(Collection entries)
----

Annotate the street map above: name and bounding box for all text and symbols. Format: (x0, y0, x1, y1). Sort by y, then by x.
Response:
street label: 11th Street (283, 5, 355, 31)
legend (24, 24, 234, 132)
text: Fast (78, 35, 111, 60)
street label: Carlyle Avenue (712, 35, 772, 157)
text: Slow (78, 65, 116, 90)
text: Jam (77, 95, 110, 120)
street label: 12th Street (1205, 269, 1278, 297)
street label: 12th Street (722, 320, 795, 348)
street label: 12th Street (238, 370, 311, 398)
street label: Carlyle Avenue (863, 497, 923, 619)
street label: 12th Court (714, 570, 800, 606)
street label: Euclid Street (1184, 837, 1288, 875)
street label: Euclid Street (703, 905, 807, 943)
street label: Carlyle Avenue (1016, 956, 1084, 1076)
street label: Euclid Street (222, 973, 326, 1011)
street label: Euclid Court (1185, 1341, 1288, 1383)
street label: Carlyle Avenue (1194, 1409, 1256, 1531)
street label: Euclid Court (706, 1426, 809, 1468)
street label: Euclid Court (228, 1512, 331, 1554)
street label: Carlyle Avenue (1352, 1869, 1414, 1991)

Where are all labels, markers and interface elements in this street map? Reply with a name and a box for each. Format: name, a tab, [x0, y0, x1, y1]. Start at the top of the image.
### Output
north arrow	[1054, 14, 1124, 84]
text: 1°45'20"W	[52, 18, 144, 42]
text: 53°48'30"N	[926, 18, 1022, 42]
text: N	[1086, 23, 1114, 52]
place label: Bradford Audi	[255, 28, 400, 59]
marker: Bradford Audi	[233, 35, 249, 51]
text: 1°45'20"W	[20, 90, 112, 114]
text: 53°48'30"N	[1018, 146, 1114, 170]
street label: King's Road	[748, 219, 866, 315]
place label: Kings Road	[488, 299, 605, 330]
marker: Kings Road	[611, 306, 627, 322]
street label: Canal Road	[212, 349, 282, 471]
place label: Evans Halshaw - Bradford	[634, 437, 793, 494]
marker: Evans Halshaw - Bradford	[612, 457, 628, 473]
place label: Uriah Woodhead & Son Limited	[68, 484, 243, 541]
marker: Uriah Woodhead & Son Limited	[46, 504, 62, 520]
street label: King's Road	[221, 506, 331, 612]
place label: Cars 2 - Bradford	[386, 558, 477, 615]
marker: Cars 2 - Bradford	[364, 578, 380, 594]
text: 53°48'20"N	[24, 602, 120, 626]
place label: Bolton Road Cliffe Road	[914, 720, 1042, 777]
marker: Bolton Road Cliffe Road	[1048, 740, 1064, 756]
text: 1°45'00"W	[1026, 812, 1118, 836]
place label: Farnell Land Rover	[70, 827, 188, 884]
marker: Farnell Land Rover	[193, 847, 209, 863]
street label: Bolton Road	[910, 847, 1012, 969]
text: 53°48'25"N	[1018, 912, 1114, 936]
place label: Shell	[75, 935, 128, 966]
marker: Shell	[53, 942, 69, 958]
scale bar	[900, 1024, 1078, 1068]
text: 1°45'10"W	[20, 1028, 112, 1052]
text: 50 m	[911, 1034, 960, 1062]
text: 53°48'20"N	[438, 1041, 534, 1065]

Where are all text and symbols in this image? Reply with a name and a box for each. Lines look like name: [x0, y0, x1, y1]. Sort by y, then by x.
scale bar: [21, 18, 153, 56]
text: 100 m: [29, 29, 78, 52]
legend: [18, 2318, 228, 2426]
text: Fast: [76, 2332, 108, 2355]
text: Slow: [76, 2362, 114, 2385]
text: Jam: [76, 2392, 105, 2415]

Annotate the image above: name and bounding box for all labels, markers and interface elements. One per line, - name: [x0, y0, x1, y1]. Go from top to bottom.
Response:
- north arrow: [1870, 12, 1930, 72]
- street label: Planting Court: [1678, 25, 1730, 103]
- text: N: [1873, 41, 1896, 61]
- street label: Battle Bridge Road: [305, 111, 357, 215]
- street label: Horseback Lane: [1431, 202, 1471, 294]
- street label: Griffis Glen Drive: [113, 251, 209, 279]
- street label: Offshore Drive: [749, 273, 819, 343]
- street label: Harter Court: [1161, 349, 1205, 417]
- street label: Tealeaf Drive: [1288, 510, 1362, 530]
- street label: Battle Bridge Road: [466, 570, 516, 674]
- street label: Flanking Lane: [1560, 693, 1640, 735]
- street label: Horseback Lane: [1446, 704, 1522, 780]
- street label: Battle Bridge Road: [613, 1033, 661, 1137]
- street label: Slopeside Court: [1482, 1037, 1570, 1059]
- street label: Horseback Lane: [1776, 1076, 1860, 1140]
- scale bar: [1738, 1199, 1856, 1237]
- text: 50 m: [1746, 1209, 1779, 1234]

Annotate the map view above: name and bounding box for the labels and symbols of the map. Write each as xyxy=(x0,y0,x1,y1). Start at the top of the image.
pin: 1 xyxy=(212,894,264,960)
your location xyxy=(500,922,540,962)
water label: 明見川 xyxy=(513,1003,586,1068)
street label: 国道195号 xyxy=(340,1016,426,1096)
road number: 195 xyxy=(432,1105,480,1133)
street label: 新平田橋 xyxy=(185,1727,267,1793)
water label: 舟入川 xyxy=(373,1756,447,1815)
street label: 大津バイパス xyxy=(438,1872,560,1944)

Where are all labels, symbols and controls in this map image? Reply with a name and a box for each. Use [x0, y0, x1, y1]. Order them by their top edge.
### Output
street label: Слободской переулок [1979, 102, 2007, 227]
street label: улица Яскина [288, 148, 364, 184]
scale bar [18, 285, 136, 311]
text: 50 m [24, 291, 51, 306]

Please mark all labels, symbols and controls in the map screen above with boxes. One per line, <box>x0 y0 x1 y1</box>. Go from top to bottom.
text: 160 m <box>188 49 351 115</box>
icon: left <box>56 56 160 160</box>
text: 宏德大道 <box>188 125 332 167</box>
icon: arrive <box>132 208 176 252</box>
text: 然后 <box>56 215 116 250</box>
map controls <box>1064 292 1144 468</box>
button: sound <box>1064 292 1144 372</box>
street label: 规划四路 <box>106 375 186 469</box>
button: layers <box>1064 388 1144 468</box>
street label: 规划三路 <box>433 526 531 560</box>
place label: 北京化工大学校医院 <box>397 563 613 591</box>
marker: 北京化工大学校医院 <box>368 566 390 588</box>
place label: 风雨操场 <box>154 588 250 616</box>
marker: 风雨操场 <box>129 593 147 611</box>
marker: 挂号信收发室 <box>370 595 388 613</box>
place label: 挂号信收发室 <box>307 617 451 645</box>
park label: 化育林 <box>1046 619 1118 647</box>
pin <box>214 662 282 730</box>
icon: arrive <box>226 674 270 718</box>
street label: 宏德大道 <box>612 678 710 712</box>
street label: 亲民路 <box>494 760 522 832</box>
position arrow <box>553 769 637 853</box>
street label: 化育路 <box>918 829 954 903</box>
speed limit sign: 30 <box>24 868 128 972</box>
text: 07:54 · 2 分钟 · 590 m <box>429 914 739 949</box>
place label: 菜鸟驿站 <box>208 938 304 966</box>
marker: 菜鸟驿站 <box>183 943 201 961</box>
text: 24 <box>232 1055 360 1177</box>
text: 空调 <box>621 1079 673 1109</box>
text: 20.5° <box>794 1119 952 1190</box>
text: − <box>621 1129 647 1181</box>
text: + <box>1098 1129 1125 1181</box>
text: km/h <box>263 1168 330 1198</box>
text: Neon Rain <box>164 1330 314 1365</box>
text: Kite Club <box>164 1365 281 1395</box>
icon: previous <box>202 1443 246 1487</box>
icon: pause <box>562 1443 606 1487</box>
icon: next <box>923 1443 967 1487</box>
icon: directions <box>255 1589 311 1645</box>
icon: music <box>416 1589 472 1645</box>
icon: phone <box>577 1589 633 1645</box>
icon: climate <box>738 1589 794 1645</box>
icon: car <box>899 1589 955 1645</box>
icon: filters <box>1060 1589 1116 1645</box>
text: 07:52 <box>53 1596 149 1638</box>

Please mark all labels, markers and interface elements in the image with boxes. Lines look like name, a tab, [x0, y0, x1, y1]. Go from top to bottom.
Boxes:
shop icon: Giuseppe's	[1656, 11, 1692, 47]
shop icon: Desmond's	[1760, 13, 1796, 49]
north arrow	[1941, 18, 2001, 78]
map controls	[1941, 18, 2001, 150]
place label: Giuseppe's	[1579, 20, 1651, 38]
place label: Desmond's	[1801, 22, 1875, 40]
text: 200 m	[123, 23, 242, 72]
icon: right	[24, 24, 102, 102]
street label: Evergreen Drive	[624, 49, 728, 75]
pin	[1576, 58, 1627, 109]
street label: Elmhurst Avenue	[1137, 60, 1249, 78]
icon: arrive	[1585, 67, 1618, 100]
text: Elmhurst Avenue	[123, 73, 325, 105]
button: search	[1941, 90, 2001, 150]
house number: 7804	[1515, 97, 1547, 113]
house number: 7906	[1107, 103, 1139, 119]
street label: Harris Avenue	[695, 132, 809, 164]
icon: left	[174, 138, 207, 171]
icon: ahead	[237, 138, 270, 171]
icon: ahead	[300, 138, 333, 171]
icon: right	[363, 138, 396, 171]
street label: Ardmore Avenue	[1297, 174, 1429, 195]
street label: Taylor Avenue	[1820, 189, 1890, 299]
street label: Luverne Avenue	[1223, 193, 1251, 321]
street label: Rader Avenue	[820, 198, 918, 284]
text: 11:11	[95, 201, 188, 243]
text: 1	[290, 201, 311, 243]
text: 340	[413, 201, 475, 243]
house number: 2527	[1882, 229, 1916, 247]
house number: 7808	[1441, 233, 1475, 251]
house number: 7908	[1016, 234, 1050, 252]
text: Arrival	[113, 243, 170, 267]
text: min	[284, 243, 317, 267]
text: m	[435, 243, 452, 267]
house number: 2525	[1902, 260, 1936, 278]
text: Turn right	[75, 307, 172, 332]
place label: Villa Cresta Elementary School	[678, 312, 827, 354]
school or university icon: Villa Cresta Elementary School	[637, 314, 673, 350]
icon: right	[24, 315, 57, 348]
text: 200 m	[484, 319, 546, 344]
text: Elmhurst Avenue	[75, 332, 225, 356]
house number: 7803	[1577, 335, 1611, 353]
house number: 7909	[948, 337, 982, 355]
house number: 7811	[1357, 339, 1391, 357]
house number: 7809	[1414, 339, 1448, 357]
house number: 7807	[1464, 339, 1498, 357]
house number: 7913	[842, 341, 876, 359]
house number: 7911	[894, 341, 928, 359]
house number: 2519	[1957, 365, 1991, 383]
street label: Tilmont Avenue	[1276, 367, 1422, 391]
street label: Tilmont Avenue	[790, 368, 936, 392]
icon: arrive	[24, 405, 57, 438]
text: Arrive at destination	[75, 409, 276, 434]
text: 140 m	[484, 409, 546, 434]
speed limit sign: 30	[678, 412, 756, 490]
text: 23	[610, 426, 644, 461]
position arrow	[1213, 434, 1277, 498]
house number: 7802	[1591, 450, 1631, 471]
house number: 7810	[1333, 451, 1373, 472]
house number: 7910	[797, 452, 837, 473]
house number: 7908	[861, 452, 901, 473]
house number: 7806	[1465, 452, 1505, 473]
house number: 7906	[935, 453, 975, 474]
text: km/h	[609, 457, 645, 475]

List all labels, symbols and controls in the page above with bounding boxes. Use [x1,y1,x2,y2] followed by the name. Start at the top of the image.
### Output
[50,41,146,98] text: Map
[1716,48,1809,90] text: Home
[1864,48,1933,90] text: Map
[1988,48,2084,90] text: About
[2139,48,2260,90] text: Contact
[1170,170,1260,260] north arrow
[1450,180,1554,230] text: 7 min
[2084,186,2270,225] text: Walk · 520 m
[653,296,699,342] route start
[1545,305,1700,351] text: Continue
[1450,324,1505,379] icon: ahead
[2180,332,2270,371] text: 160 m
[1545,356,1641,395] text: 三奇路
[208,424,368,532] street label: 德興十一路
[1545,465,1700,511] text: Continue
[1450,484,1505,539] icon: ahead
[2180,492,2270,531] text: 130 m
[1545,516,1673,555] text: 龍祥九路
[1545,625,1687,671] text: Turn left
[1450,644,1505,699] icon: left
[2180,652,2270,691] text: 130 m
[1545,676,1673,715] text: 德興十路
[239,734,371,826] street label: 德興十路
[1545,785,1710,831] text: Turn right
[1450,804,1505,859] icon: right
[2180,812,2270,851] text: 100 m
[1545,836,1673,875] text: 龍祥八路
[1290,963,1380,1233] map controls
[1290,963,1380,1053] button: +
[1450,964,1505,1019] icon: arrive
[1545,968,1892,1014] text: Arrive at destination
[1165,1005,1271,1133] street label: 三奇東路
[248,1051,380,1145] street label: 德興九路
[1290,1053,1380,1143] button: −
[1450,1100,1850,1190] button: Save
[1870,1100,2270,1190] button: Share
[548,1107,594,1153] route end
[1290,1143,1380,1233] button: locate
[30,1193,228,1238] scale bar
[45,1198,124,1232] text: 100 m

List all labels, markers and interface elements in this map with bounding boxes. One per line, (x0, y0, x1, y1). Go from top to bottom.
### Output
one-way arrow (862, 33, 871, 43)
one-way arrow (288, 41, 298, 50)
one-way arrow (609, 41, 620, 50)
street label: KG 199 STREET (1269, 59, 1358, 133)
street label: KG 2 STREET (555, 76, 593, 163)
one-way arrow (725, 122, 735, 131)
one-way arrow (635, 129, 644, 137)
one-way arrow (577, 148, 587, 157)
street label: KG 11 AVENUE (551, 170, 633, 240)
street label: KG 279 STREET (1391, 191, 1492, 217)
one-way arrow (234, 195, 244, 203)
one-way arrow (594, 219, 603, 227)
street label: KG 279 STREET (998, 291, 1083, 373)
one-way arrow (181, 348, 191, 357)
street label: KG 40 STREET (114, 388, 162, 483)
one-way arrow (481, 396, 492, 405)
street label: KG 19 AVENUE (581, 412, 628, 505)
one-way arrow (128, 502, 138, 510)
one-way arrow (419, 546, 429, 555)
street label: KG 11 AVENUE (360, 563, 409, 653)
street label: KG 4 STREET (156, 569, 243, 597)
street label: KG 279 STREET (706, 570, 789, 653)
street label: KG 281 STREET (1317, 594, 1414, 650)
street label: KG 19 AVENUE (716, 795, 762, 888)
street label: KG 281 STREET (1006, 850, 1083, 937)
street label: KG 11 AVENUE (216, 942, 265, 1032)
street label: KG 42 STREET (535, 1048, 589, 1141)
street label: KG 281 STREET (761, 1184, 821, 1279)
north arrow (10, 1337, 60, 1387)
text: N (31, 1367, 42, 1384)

----

WHAT YOU WILL DO: Check each line of the records above for the word "elements" and report how many lines have it, as a number only.

WRITTEN SOLUTION: 4